(INPUT MATERIAL begins)
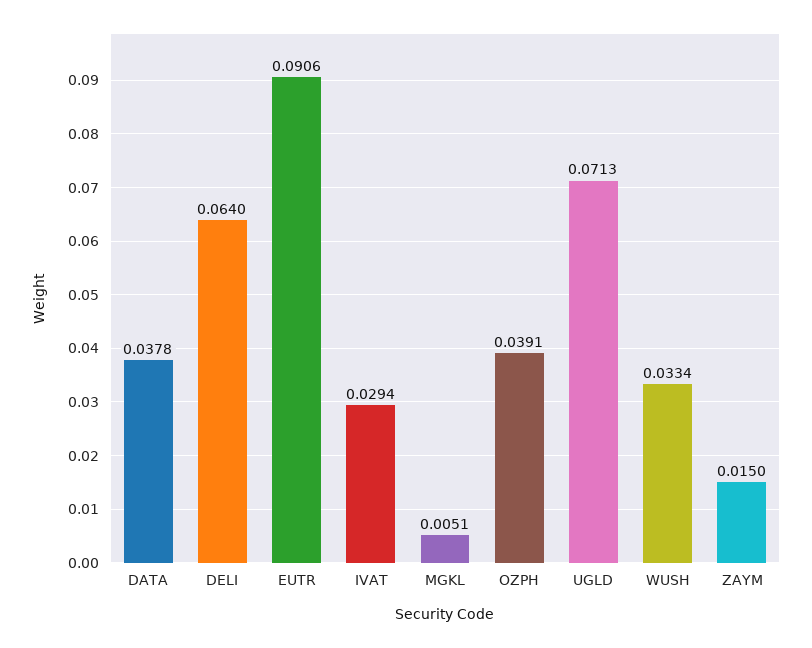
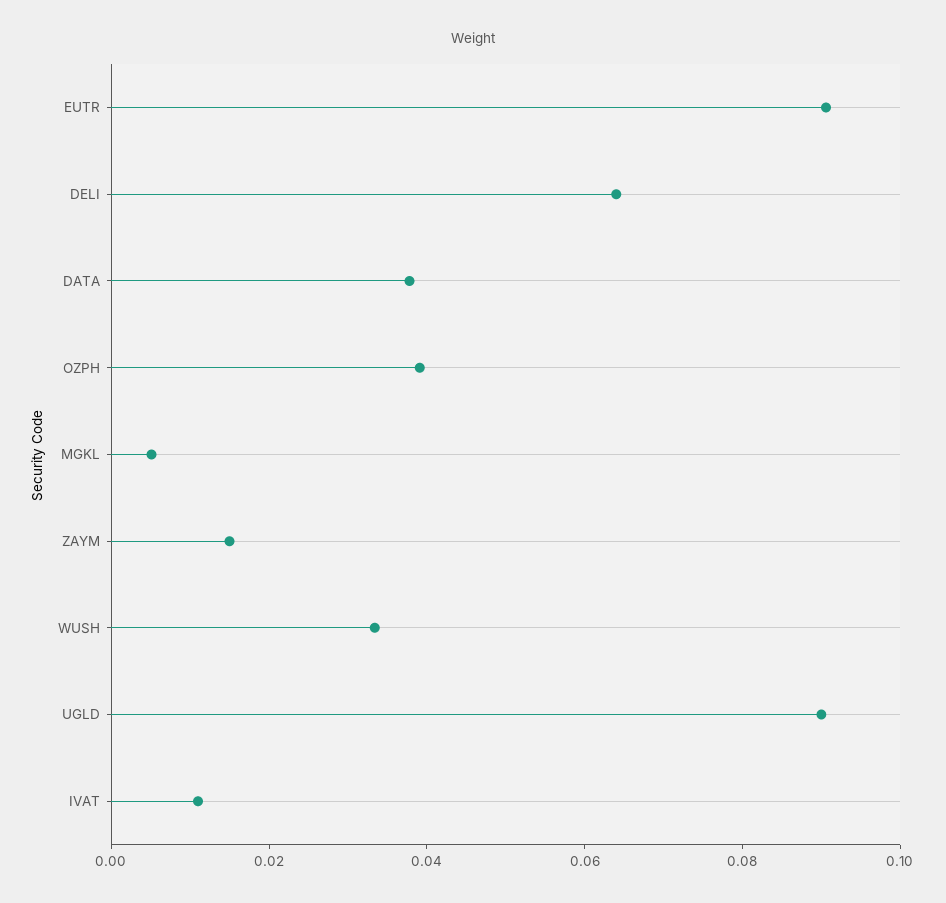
IVAT: 0.0294 -> 0.01
UGLD: 0.0713 -> 0.09

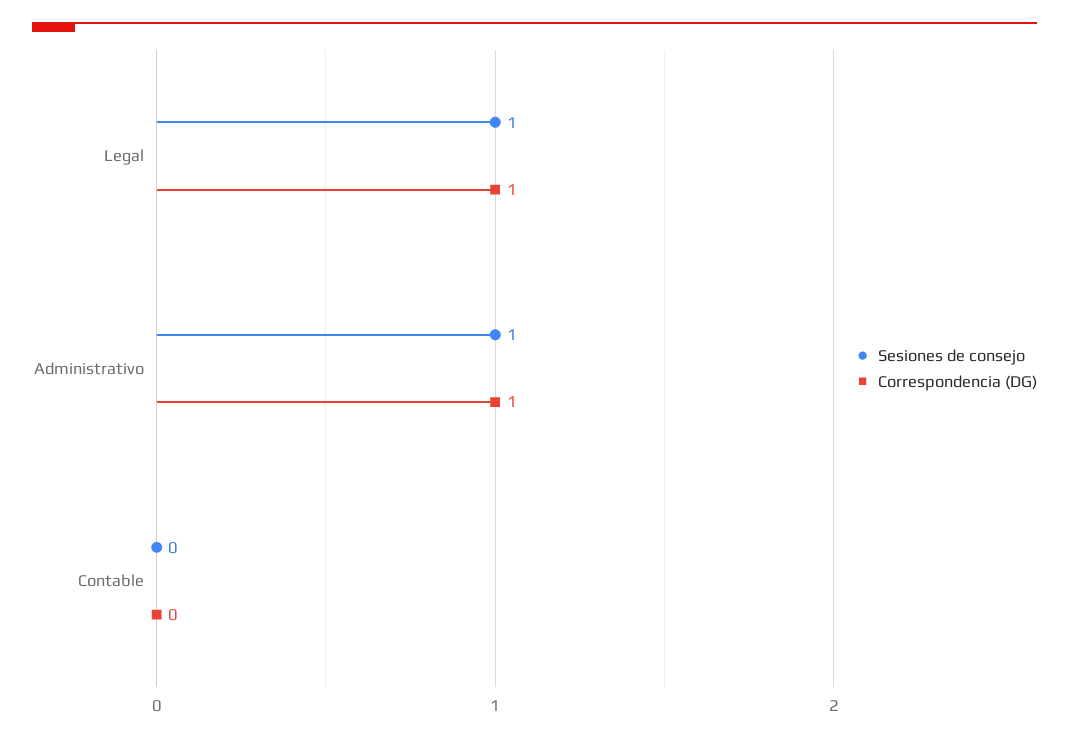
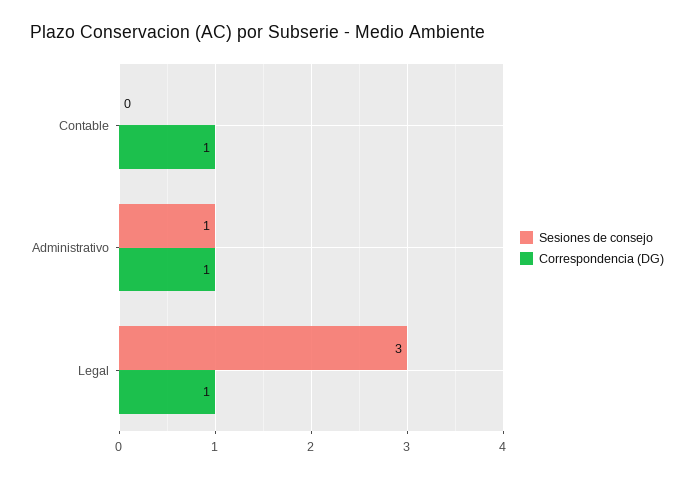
Sesiones de consejo, Legal: 1 -> 3
Correspondencia (DG), Contable: 0 -> 1

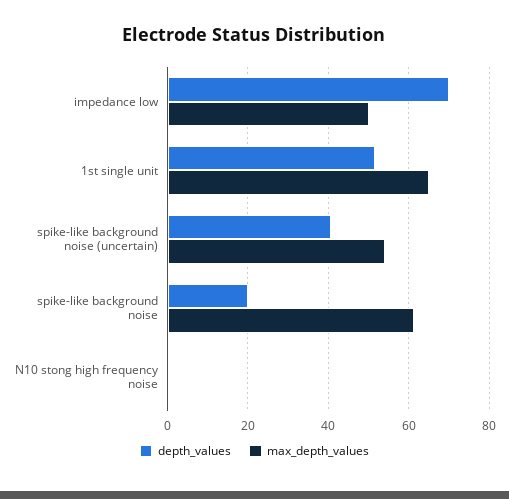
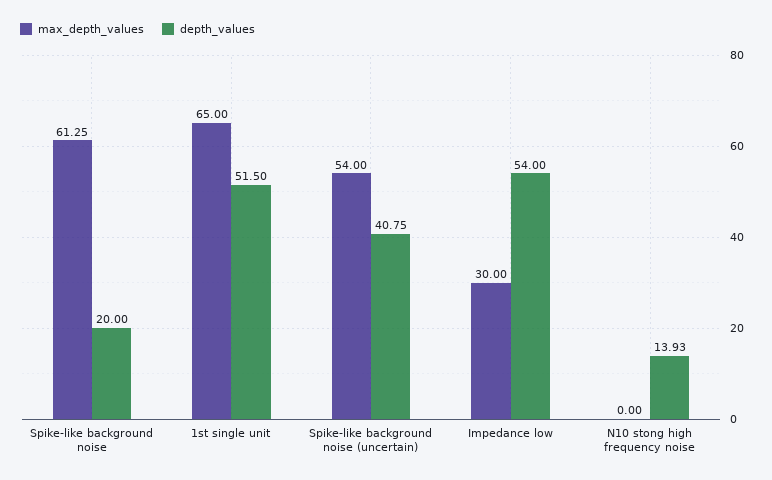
depth_values, impedance low: 70 -> 54
max_depth_values, impedance low: 50 -> 30
depth_values, N10 stong high frequency noise: 0 -> 13.93

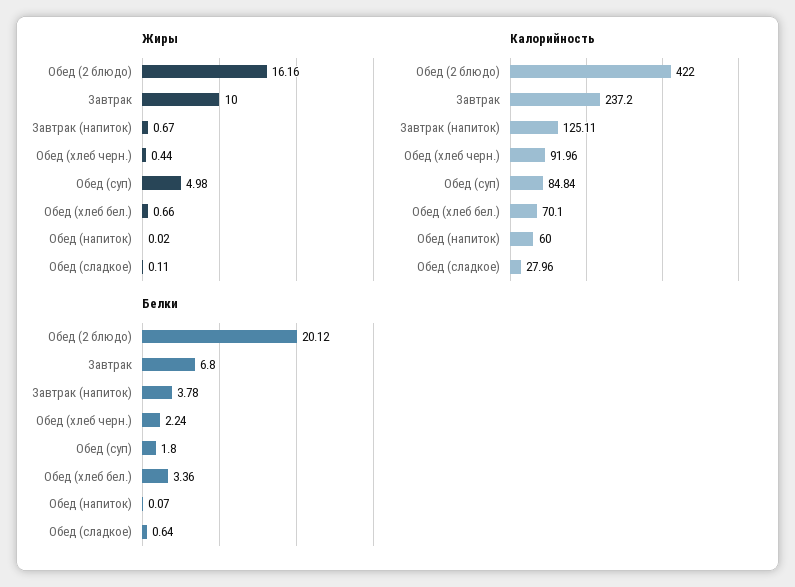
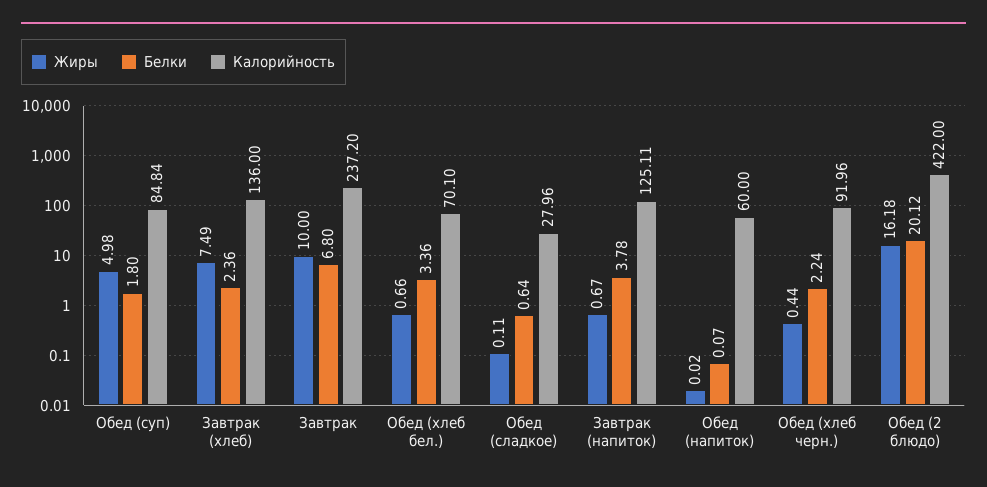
Жиры, Обед (2 блюдо): 16.16 -> 16.18
Жиры, Завтрак (хлеб): none -> 7.49
Белки, Завтрак (хлеб): none -> 2.36
Калорийность, Завтрак (хлеб): none -> 136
(INPUT MATERIAL ends)
→ AIM OF THE TASK:
Print every entry exactly; omit the pictures.

→ SOLUTION TO THIS PROBLEM:
IVAT: 0.0294 -> 0.01
UGLD: 0.0713 -> 0.09

Sesiones de consejo, Legal: 1 -> 3
Correspondencia (DG), Contable: 0 -> 1

depth_values, impedance low: 70 -> 54
max_depth_values, impedance low: 50 -> 30
depth_values, N10 stong high frequency noise: 0 -> 13.93

Жиры, Обед (2 блюдо): 16.16 -> 16.18
Жиры, Завтрак (хлеб): none -> 7.49
Белки, Завтрак (хлеб): none -> 2.36
Калорийность, Завтрак (хлеб): none -> 136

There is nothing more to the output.